Study of magnetotransport properties in the novel kagome superconductor CsV₃Sb₅

Kagome lattice systems provide a platform for a rich variety of novel quantum phases of matter, such as quantum spin liquids, Dirac/Wyle fermions, unconventional superconductivity, and charge/spin order, owing to their frustrated geometry and non-trivial topological nature. Recently, a new family of kagome superconductors AV₃Sb₅ (A = K, Rb, Cs) has attracted tremendous attention because of their unique band structure with van Hove singularities and Dirac dispersions. All the members show unconventional charge-density-wave (CDW) order with time-reversal symmetry breaking.
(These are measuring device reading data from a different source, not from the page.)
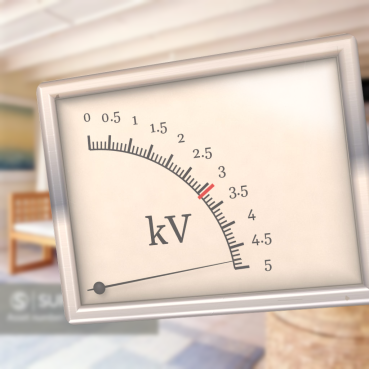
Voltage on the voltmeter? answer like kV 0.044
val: kV 4.8
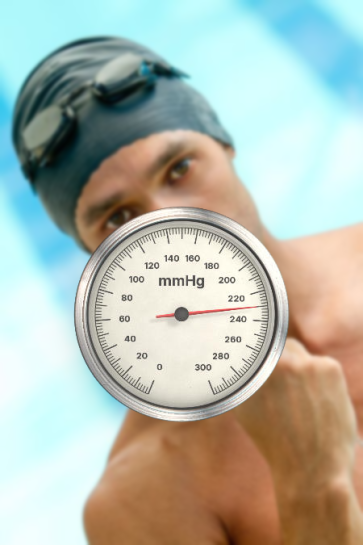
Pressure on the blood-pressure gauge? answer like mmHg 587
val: mmHg 230
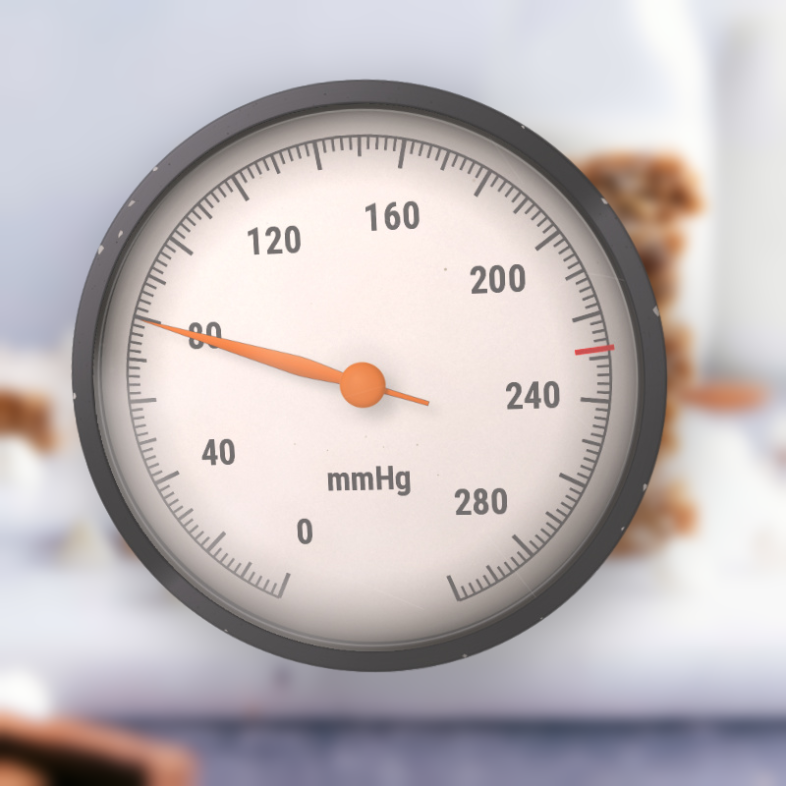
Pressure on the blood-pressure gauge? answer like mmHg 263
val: mmHg 80
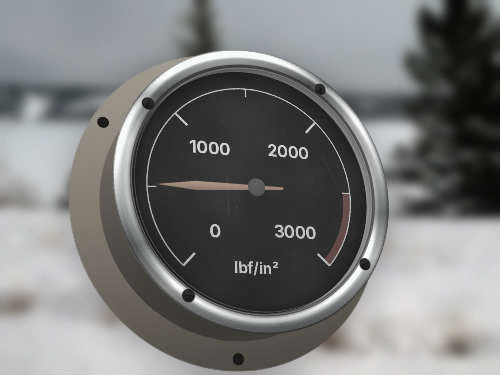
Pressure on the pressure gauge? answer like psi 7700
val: psi 500
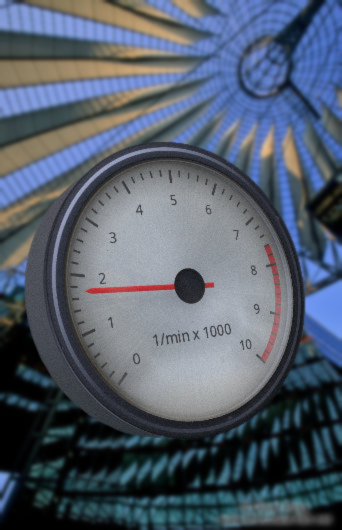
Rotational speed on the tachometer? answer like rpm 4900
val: rpm 1700
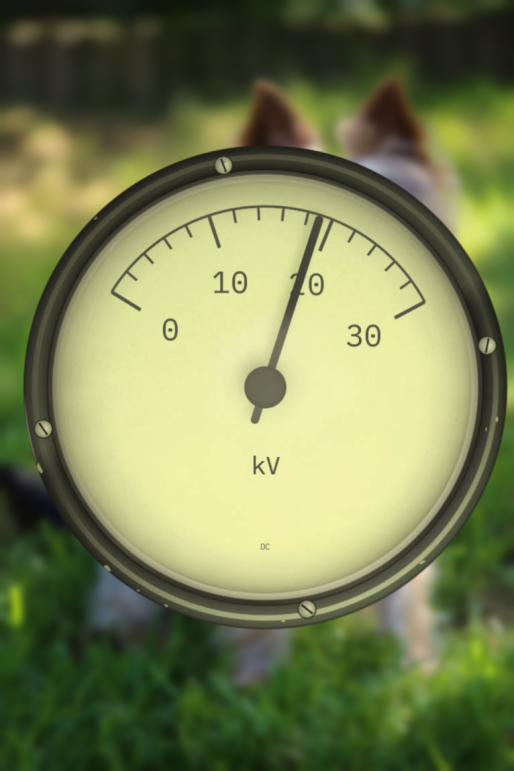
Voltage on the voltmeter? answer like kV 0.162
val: kV 19
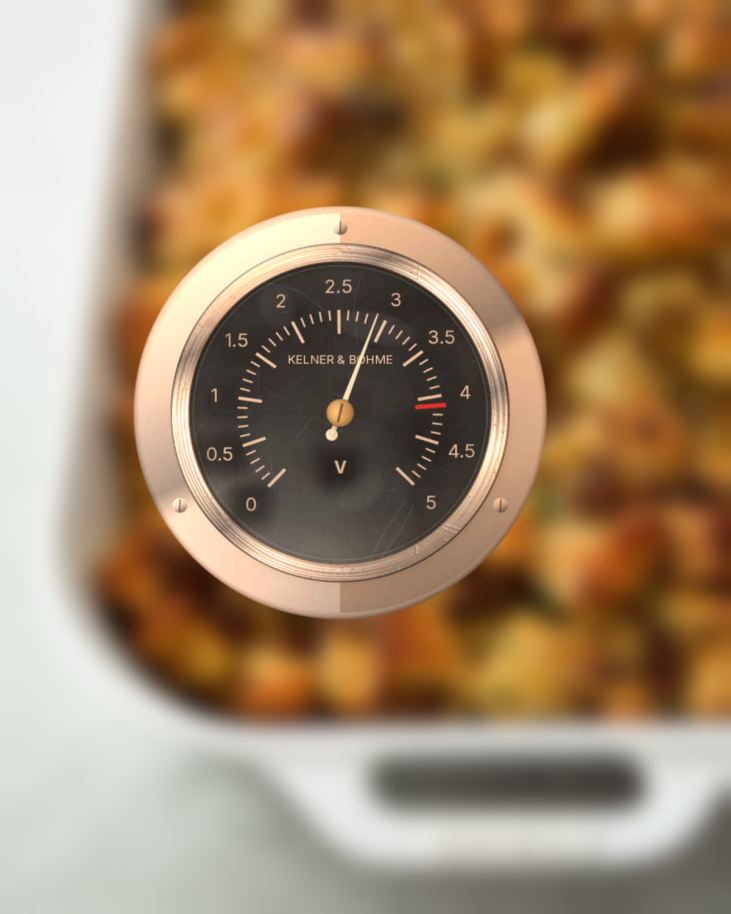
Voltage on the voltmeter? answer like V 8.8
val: V 2.9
Very interestingly, a non-monotonic Hall coefficient anomaly has been reported below T_CDW. Various possibilities, such as Berry curvature, skew scattering, and loop current, have been proposed as the origin, but it has not yet been clarified.

Here we report on magnetotransport measurements in CsV₃Sb₅. We analyzed s_xx(H) and s_xy(H) simultaneously using the μ-spectrum method, which does not require any assumptions on the carrier type and the number of bands. Our analysis suggests that there exist tiny Fermi pockets with extremely high mobility below T_CDW, which give rise to the Hall coefficient anomaly.